Opinions 1 August 2011

Jane McCredie: Hats off to helmet laws

Jane McCredie: The right reason - Featured Image
Authored by
Jane McCredie

GPs can get pretty creative requests for medical certificates at times, whether it’s workers taking a sickie or students looking for an extension on an assignment.

But some campaigners against mandatory bicycle helmet laws seem to be particularly optimistic about the outcome of their visit to the doctor’s surgery.

How would most doctors react, I wonder, to a patient presenting with a self-diagnosed “medical condition” of stinging eyes as a result of sweating caused by wearing a helmet?

That’s one strategy recommended on a Queensland cycling site as a way of getting a medical exemption from that state’s helmet laws.

Another contributor to the site claims a friend has a letter from his GP “which allows him not to wear a helmet during the day as he’d rather avoid skin cancer and wear a wide brimmed hat instead”.

That sounds about as convincing as getting a letter from your GP saying you didn’t want to wear a helmet because you couldn’t find one that matched your earrings.

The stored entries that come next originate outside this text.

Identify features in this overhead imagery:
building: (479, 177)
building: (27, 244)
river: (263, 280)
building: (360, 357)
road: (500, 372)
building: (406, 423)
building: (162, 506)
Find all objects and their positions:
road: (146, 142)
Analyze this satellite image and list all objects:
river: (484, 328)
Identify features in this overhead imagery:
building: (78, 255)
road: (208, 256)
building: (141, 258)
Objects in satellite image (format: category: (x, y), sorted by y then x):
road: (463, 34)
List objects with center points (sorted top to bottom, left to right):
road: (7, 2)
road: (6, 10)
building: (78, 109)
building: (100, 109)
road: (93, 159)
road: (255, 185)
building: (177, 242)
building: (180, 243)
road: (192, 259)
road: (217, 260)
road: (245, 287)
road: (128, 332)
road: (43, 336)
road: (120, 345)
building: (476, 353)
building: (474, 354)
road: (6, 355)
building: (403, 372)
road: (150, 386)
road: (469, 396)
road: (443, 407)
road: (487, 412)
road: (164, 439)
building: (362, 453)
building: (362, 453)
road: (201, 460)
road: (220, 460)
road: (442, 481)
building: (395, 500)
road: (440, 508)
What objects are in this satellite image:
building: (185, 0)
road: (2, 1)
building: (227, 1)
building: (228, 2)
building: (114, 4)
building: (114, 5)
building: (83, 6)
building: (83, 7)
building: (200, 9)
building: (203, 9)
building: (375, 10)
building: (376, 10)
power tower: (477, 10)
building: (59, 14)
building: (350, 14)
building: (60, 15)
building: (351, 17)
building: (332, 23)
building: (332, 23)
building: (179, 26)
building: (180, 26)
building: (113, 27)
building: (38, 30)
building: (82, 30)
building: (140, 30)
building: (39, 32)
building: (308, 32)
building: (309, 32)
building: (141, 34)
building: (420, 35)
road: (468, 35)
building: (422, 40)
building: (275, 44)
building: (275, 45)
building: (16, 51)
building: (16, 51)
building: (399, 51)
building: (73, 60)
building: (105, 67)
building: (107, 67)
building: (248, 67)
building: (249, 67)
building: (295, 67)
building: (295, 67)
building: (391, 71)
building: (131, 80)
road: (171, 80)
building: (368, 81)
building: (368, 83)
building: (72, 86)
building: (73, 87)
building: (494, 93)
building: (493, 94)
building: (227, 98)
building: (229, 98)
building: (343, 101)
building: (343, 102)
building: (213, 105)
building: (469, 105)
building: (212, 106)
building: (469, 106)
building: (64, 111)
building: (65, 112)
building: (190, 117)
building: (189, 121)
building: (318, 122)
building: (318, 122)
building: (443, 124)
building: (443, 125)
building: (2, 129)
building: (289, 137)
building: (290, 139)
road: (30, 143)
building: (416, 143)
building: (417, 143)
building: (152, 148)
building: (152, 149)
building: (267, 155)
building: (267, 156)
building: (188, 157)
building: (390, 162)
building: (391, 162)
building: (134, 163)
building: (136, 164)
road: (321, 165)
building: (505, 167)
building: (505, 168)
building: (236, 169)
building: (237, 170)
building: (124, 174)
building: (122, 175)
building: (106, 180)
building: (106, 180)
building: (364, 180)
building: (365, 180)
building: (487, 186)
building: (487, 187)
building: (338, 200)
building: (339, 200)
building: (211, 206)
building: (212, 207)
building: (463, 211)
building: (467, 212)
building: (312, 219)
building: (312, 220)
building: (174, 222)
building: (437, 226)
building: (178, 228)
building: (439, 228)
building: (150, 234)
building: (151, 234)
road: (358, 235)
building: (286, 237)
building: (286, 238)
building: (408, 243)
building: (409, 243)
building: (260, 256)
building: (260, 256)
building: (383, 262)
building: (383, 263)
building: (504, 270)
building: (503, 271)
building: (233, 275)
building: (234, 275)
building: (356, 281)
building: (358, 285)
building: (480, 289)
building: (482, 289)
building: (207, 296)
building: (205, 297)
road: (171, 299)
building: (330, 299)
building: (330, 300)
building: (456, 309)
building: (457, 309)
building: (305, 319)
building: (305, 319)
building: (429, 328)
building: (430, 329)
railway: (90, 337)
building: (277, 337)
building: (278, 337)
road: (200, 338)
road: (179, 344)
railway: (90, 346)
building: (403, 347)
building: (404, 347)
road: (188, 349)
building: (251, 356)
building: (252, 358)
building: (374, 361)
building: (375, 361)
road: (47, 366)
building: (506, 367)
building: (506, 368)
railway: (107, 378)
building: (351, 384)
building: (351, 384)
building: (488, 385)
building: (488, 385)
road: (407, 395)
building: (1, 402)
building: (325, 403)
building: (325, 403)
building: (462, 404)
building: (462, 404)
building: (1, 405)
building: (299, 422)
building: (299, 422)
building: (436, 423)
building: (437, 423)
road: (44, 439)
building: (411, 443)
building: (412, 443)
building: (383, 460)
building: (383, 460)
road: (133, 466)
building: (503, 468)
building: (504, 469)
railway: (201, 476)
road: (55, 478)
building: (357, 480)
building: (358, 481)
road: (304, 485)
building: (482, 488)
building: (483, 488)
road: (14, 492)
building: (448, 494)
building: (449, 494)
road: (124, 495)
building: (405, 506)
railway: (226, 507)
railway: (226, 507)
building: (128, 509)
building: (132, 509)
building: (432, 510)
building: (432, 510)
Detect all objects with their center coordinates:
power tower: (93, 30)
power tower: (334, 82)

If Cadel Evans could cope with wearing a helmet during his recent triumph in the Tour de France, it’s hard to see why it would be a medical issue for the rest of us. (The International Cycling Union made helmet wearing in competition compulsory in 2003 after the death of Kazakh rider Andrei Kivilev.)

The anti-helmet brigade might argue the real problem is that adults who choose to take the risk of riding bare-headed are being forced to adopt these kinds of convoluted strategems to avoid the force of the law.

It’s the same old question that raises its head whenever we’re talking about the balancing of individual freedom against the desire to protect people from preventable harms — think tobacco control, immunisation or compulsory wearing of seatbelts.

There’s no doubt a lot of people would like to ditch their bike helmets — more than two-thirds of respondents to a BMJ online poll last week said the headgear should not be compulsory for adults.

The anti-helmet campaigners do have some arguments on their side.

Riding with the wind in your hair is definitely more fun than wearing a sweaty helmet (as long as you stay on your machine) and the wonderful free bicycle programs operating in many European cities have only been so successful because helmet wearing is not compulsory in those countries.

There may even be some validity in the argument that the health benefits of increased bicycle use would outweigh the increased injuries if the helmet laws were removed.

That would be a hard one to prove, though, whereas there is evidence for the protective role of helmets (despite some of the misinformation spread on the internet). A 2009 Cochrane review found that wearing a helmet reduced the risk of brain or head injury in cyclists involved in an accident by between 63% and 88%, and facial injury by 65%.

Some countries have taken a middle way, making helmets compulsory for children only, but the risk is that ditching your helmet might then become a marker of achieving adulthood.

Cycling is clearly something to encourage in our increasingly obese and resource-hungry world, so perhaps the most important question is, how can we find new ways of doing that without compromising safety?

Jane McCredie is a Sydney-based science and medicine writer.